Separation of Powers: A perspective from the British Constitution


It is Lord Diplock, one of the common-law world’s most significant judges, who in the British case of Duport Steels Ltd v Sirs [1980] stated, “the British constitution, though largely unwritten, is firmly based on the separation of powers. Parliament makes the laws, the judiciary interprets them.” This principle is a bedrock of Zambia’s constitutional order. This article seeks to highlight the attitudes behind this principle drawing upon the rich tradition of the British system.

One of the characteristics of the British constitution is that it is largely unwritten in the sense that it is not a single codified document. As such, the British constitution can be found in various statutes, case law, and conventions. The British constitution has also been affected by international treaty obligations such as the European Convention of Human Rights (ECHR) and the European Union treaties. At the heart of British constitutionalism is the doctrine of separation of powers.

In its simplest form, separation of powers is a doctrine that states that government comprises three branches each with distinct roles to play. Theoretically then, the legislative branch makes laws, the executive enforces them and then the judiciary interprets the laws. Philosopher Montesquieu, using the philosophy of John Locke, developed this doctrine. As the doctrine underlying the constitutional make-up of the United State of America and indeed the United Kingdom, three fundamental ideas undergird the doctrine of separation of powers.  First, the same persons should not form part of more than one of the three organs of government. Second, there should be no interference or control by one organ over the affairs of the other. And third, one organ of government should not exercise the functions of the other.

While the British constitution has largely held to the idea that “the same persons should not form part of more than one of the three organs of the government”, there have been some instances in which the same persons have formed a part of more than one organ of state. The requirement that the Cabinet should be drawn from among the members of the British legislature runs contrary and seems to contradict the doctrine that the same persons should not form part of more than one of the three organs. The same applies in Zambia where currently all members of the cabinet are also members of parliament. Indeed, the fact that the executive is made up of exclusively members of the legislature does mean that they cannot truly be independent of Cabinet or government direction once they are in the legislature. This, therefore, means that the work of these members of the legislature who are also members of the executive could potentially be interfered with by the machinations of the party and the executive.

In Britain, the Queen as Head of State is a part of parliament as well. While the Monarch’s powers in terms of government are highly ceremonious it is clear that the Monarch’s membership of Parliament and the executive government is a theoretical abrogation of this principle of separation of powers.

Separation of powers seems to be contradicted in Britain, by the fact that for many years in the British constitutional history, members of the Highest Court of the land where also members of the House of Lords, which is a part of the British Parliament. However, in spite of the House of Lords doubling as both legislature and highest court at the same time, judges within the House of Lords were mostly kept from doing partisan politics, albeit by tradition. In 2010, following the Constitution Reform Act 2005, a new Supreme Court replaced the Judicial Committee of the House of Lords to become the highest court of the land. This action has further bolstered the fact that judges of the highest court of the land should not be members of the legislature. In Zambia, we never had those issues in the first place.

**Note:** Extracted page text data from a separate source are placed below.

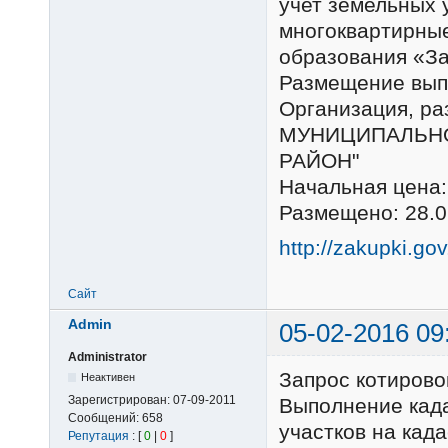
учет земельных 
многоквартирные
образования «З
Размещение выпо
Организация, 
МУНИЦИПАЛЬНО
РАЙОН"
Начальная цена:
Размещено: 28.0
http://zakupki.go
Сайт
Admin
05-02-2016 09
Administrator
Запрос котиров
Неактивен
Зарегистрирован:
07-09-2011
Выполнение када
Сообщений:
658
участков на кад
Репутация
: [
0
|
0
]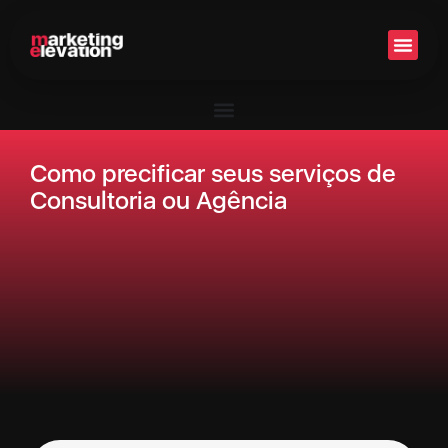
Setor 
Como precificar seus serviços de
Consultoria ou Agência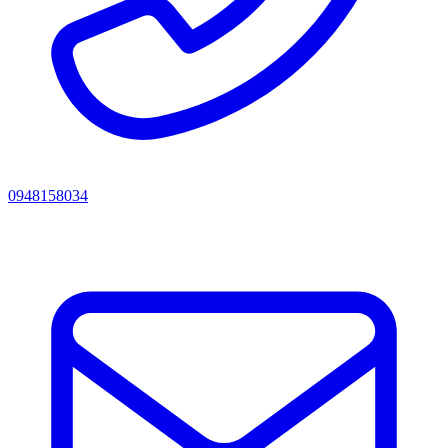
0948158034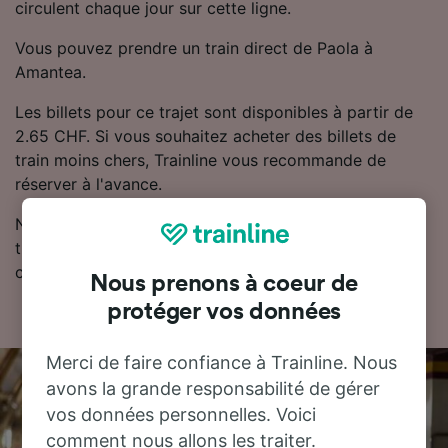
circulent chaque jour sur cette ligne.
Vous pouvez prendre un train direct de Paola à
Amantea.
Les billets pour ce trajet sont disponibles à partir de
2.65 CHF. Si vous souhaitez acheter des billets de
train moins chers, Trainline vous recommande de
réserver à l'avance.
Notre planificateur de voyage est l'endroit idéal pour
trouver les horaires, les billets et les tarifs les moins
chers.
Nous prenons à coeur de
protéger vos données
Merci de faire confiance à Trainline. Nous
avons la grande responsabilité de gérer
vos données personnelles. Voici
comment nous allons les traiter.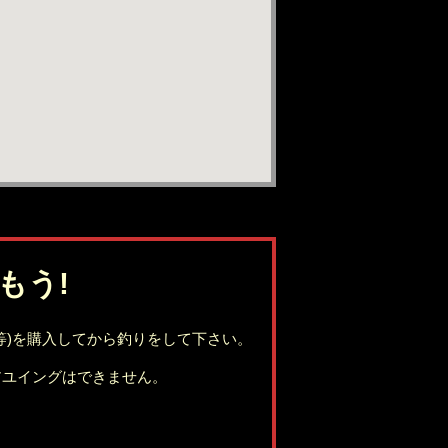
もう!
等)を購入してから釣りをして下さい。
アユイングはできません。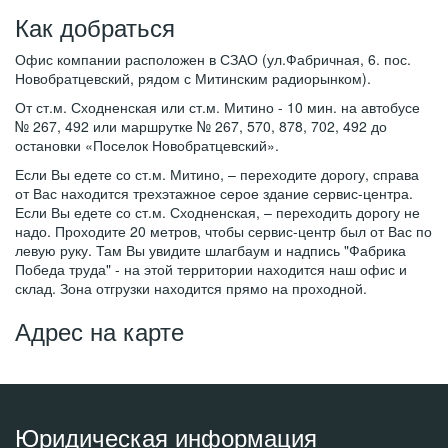
Как добраться
Офис компании расположен в СЗАО (ул.Фабричная, 6. пос.
Новобратцевский, рядом с Митинским радиорынком).
От ст.м. Сходненская или ст.м. Митино - 10 мин. на автобусе
№ 267, 492 или маршрутке № 267, 570, 878, 702, 492 до
остановки «Поселок Новобратцевский».
Если Вы едете со ст.м. Митино, – переходите дорогу, справа
от Вас находится трехэтажное серое здание сервис-центра.
Если Вы едете со ст.м. Сходненская, – переходить дорогу не
надо. Проходите 20 метров, чтобы сервис-центр был от Вас по
левую руку. Там Вы увидите шлагбаум и надпись "Фабрика
Победа труда" - на этой территории находится наш офис и
склад. Зона отгрузки находится прямо на проходной.
Адрес на карте
Юридическая информация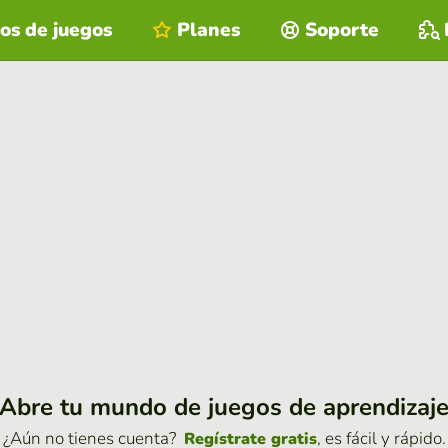
os de juegos
Planes
Soporte
Abre tu mundo de juegos de aprendizaj
¿Aún no tienes cuenta?
, es fácil y rápido.
Regístrate gratis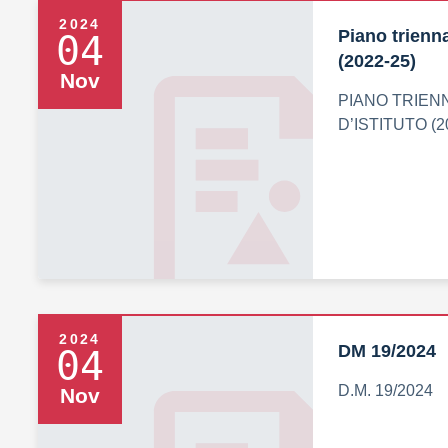
2024
Piano trienna
04
(2022-25)
Nov
PIANO TRIEN
D’ISTITUTO (2
2024
DM 19/2024
04
D.M. 19/2024
Nov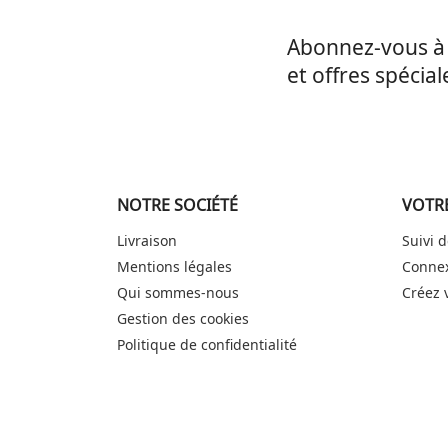
Abonnez-vous à 
et offres spécial
NOTRE SOCIÉTÉ
VOTR
Livraison
Suivi
Mentions légales
Conne
Qui sommes-nous
Créez 
Gestion des cookies
Politique de confidentialité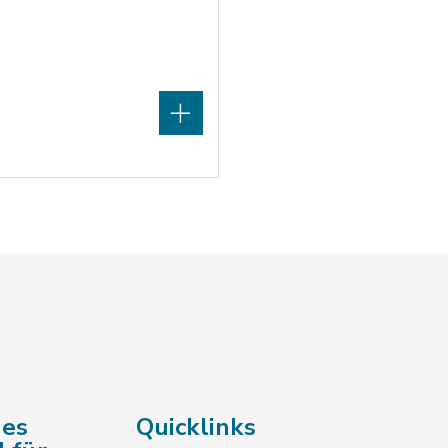
des
Quicklinks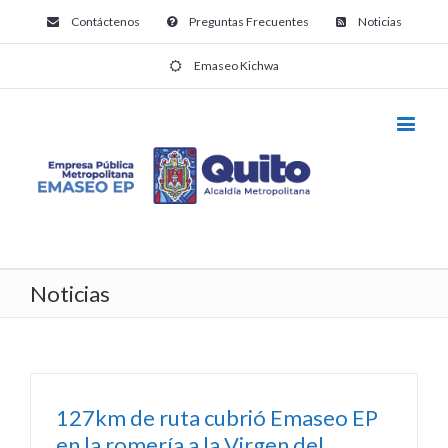
Contáctenos
Preguntas Frecuentes
Noticias
Emaseo Kichwa
Noticias
127km de ruta cubrió Emaseo EP
en la romería a la Virgen del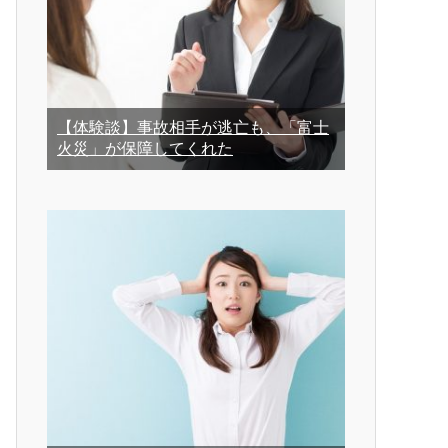
【体験談】事故相手が逃亡も、「富士
火災」が保障してくれた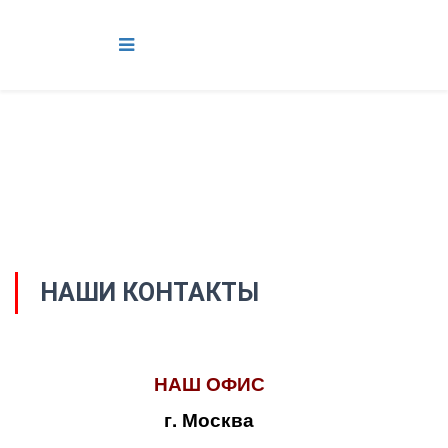
НАШИ КОНТАКТЫ
НАШ ОФИС
г. Москва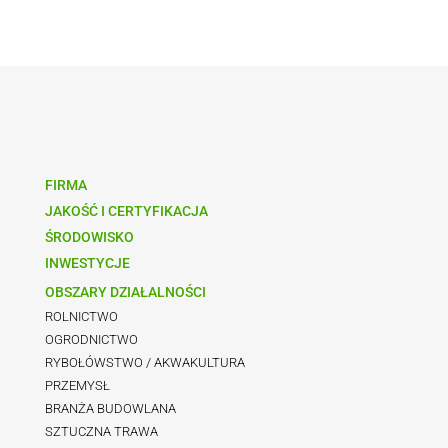
FIRMA
JAKOŚĆ I CERTYFIKACJA
ŚRODOWISKO
INWESTYCJE
OBSZARY DZIAŁALNOŚCI
ROLNICTWO
OGRODNICTWO
RYBOŁÓWSTWO / AKWAKULTURA
PRZEMYSŁ
BRANŻA BUDOWLANA
SZTUCZNA TRAWA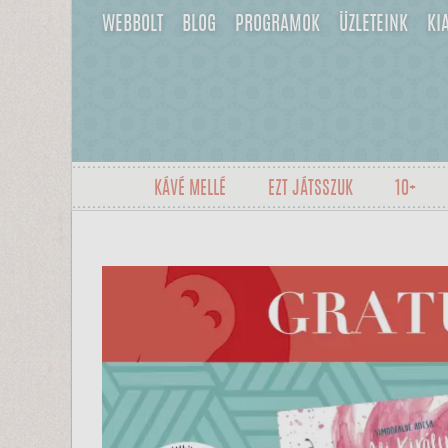
WEBBOLT
BLOG
PROGRAMOK
ÜZLETEINK
KI
KÁVÉ MELLÉ
EZT JÁTSSZUK
10+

For many years the Lord Chancellor, in fact was not only a member of the executive, but he was also a member of the judiciary and of the legislature as well. This historical inconsistency however, has been altered under the Constitutional Reform Act 2005. The Lord Chancellor is not the head of the judiciary under the new law.

The next undergirding idea to the separation of powers, states that one organ of the state should not interfere or control the affairs of the other in the British constitution. In terms of control or interference, the judiciary has remained to a large extent independent of control by either the legislature or the executive. The executive is never expected to control the judiciary. In instances where the judiciary has been called upon to rule on the actions of the legislature, they have given deference to the legislature. They have in most instances upheld the supremacy of parliament.

When Lord Diplock stated that the legislature makes laws while the judiciary interprets the laws, he clearly meant that in the British Constitution these two organs should not exercise the functions of the other.

While this has held true at theoretical level, it is clear as demonstrated above that in fact, these two organs have exercised functions of the other on several occasions.

In England and Wales, sources of the Constitution are multiple. Parliament is just one of those sources. Since our common law system puts lots of emphasis on precedence and case law, it is clear that in the exercise of performing their judicial roles, judges in fact do make law.

Judges, thereby, not only interfere with the functions of the legislature but also perform the functions of the other organ of government. While many judges do want to give the impression that their role is only to interpret the law, it is clear that the consequences of that interpretation do in fact have legislative effect. This remains the case in Zambia.

The challenge for Zambia is that it remains true to the constitutional ideals of separation of powers.

Our country has borrowed a great deal from the British constitutional order. As we formulate a new constitution in 2015, it is important that we uphold the values found in this principle.